RNA seq pipeline
0
1
Entering edit mode
5.3 years ago
dimitrischat ▴ 180

Hello again. I am new to bioninformatics and i need some guidance. I am trying to do an RNA seq analysis but the output seems a bit wrong. I got a type of cells for example h at 0,3 and 6 hour, and i got 2 replicates. And i want to compare 0h to 3h and 0h to 6h. So my sampels are: h0b,h0c,h3b,h3c,h6b,h6c(each .fastq, for example h0b.fastq is about 5.8g). I got the gtf for hg19 from table browser in ucsc(Refseq genes). And my pipeline is :

• tophat2 --library-type fr-unstranded -g 1 -G ...hg19.gtf ....bowtie2index/hg19genome h0b.fastq
• cuffmerge -g ...hg19.gtf h0-3.txt
• cuffdiff -L h0,h3 ...h0-3merged.gtf h0bacceptedhits.bam,h0cacceptedhits.bam h3bacceptedhits.bam,h3cacceptedhits.bam

I dont specify -p because i have seen many bugs in case i used it. Small in size outputs. And i say a bit wrong output because of the difference of results with a colleague who ran this process in usegalaxy ( but i am trying to learn how to use terminal ) and the gene_exp.diff ( open with excel ) seems a bit off.

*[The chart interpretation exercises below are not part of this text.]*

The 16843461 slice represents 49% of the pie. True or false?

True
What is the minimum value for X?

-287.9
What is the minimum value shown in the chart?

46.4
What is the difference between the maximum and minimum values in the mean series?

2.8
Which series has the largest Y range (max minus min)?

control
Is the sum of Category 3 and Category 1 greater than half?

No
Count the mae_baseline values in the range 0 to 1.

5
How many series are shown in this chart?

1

Do you see any msitakes i made ? Could i clarify something better for you? Because i am pretty sure i dont explain everything as good as i could.

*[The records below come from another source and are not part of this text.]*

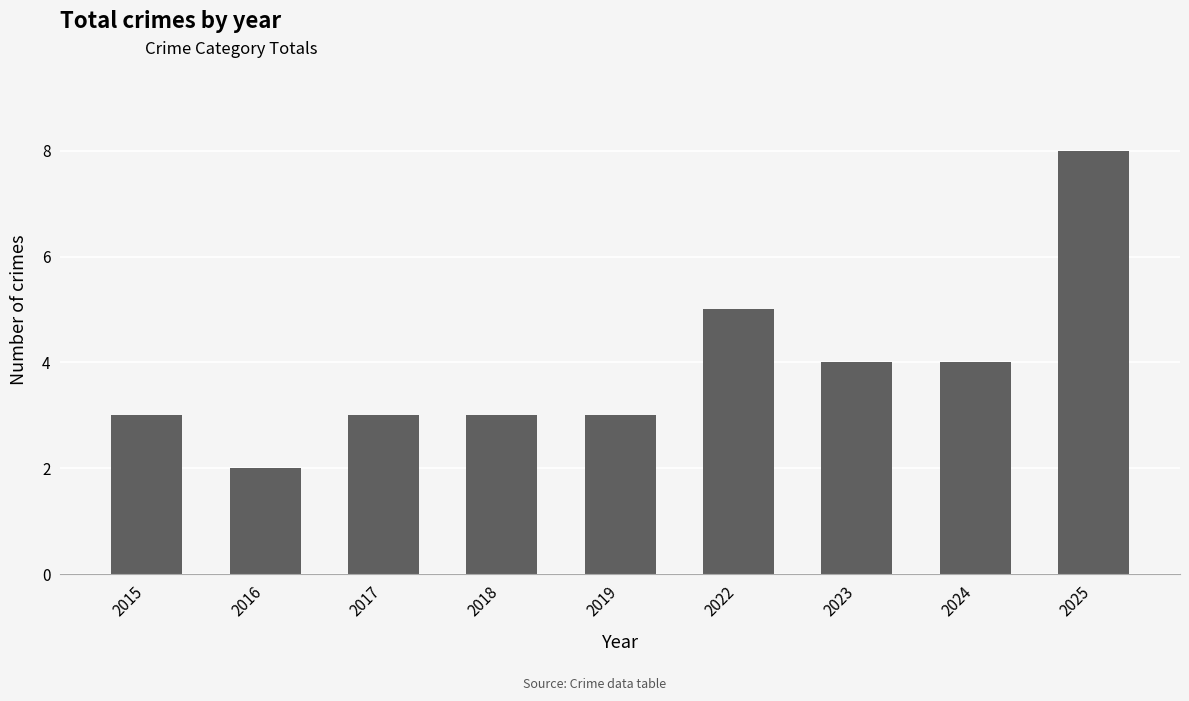

Which category has the lowest value across all series?

2016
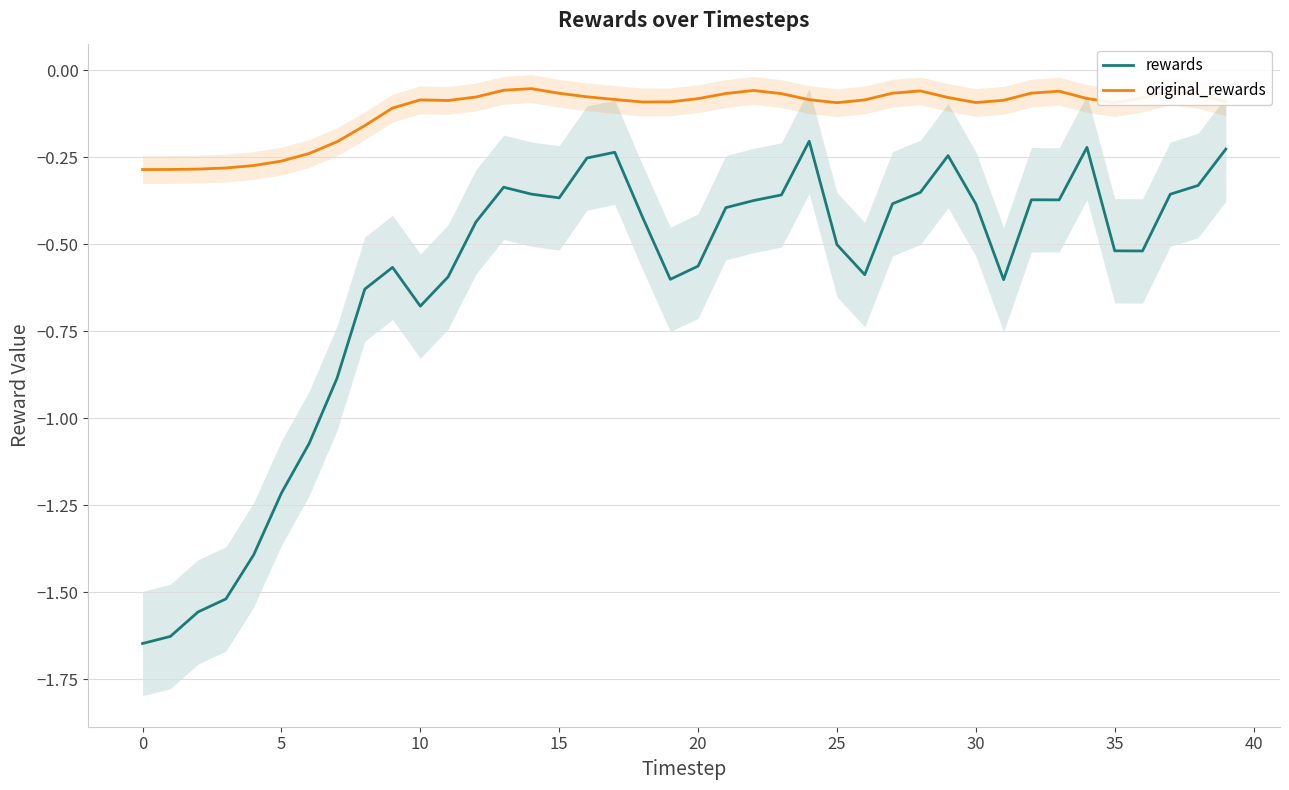

What are all the series names shown in the legend?

rewards, original_rewards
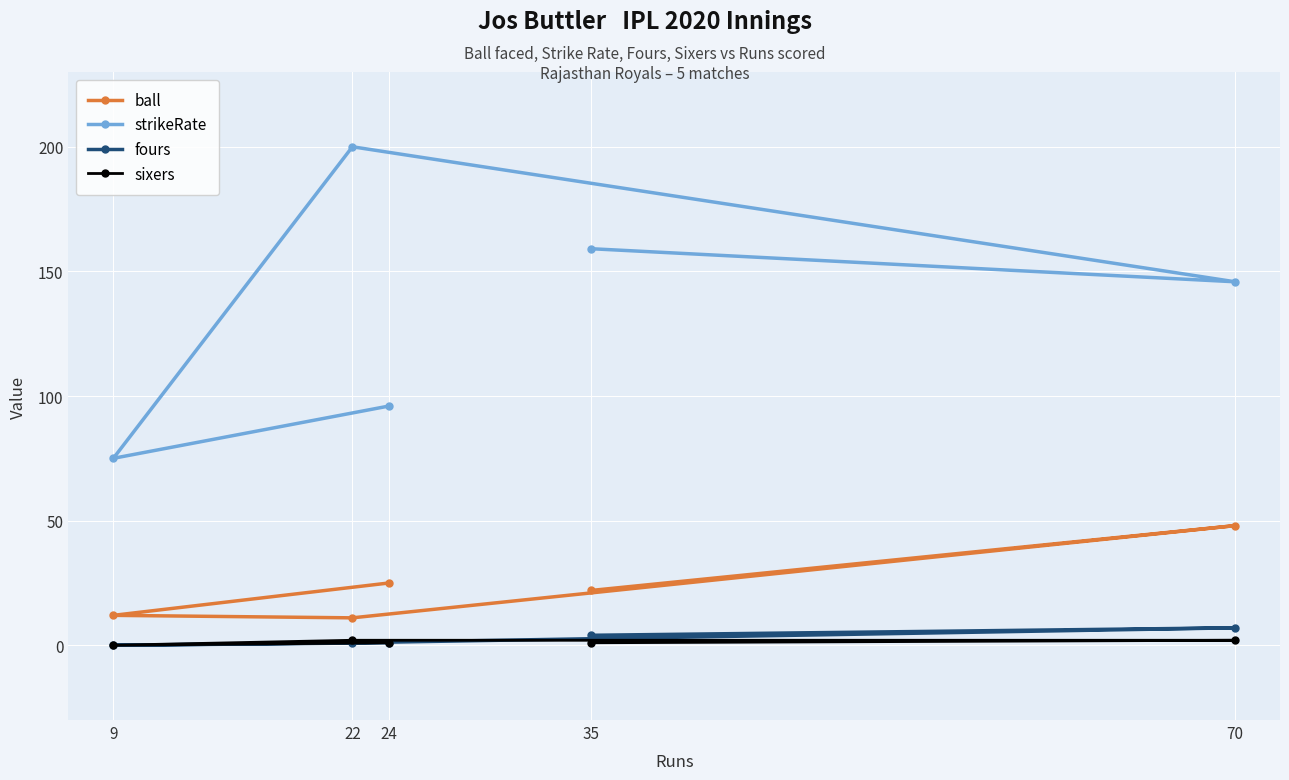

How many values in the ball series are below 22?

2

i uploaded an output so you can see my problem: https://files.fm/u/vss3dd6v and if you select only the significant, they are very few..

RNA-Seq • 2.6k views
3
Entering edit mode

I strongly encourage you to not use tophat2 or any of the cuff* tools. These are out-dated and no longer best-practice. You are encouraged to use more modern aligners, such as STAR or hisat2. You'd also be better served with featureCounts and DESeq2/edgeR/limma rather than cufflinks. These will also prove to be much faster. Finally, for new projects, you'd be best served by using hg38 rather than hg19.

0
Entering edit mode

Thank you for your reply. So what pipeline should i use? I have no idea with these programs. Also is hg38 complete? Someone told me that it isnt finished(?) yet?

0
Entering edit mode

I have seen many post suggesting the usage of Hisat over tophat. It is peculiar to observ odd behaviour. One of human rnaseq, hisat gave me an alignment % of 59 but tophat an overall of 91 for same against grch38.p10..

0
Entering edit mode

Hopefully you used hisat2 rather than hisat.

0
Entering edit mode

yes, hisat2 was used.

1
Entering edit mode

Please use a current program for RNAseq analysis. There are plenty out there (STAR, HISAT2, BBMap and more) and you would have an overall better experience with any one of them.

2
Entering edit mode

You beat me by a minute!

1
Entering edit mode

We need to have a "sticky" text for TopHat questions that can be reused. TopHat still seems attractive to new users since it is a "complete" pipeline.

2
Entering edit mode

Perhaps we should have a bot which posts default reactions to questions mentioning 'Tophat'.

1
Entering edit mode

What about a 'latest technology' section for programs? As an example, even I, before I joined, was not aware that HISAT2 had replaced TopHat2. I gave up TopHat2 for Kallisto long ago though.

0
Entering edit mode

thank you very much. What is the pipeline with those? I could really use your help.

2
Entering edit mode

SALMON - Getting started
Kallisto - Getting started
STAR - manual
HISAT/StringTie/Ballgown - protocol Link for reference. User HISAT2 the latest version, if you do use this option.

1
Entering edit mode
fastq file-->{STAR/BBmap/HISAT2/any splice aware aligner}-->bam file--> featureCounts -> DESeq2/edgeR
fastq file-->KALLISTO/SALMON-->SLEUTH/DESeq2


hg38 was released in December 2013. It will never be finished since human genome is not likely to, for a while. At some point it will be superseded by a new major genome release.

0
Entering edit mode

deseq2 and sleuth are both in R, right? is there any other program out there that doesnt need r?

1
Entering edit mode

That will pass through peer review? Probably not. R is the standard environment for statistical analysis. That's also used in the standard Galaxy workflows (STAR -> featureCounts -> DESeq2 or hisat2 -> featureCounts -> DESeq2).

1
Entering edit mode

dimitrischat : If you have access to commercial software packages (e.g. CLC Genomics Workbench, Partek Genomics Suite, GeneSpring etc) then yes.

0
Entering edit mode

...or do all of the calculations manually?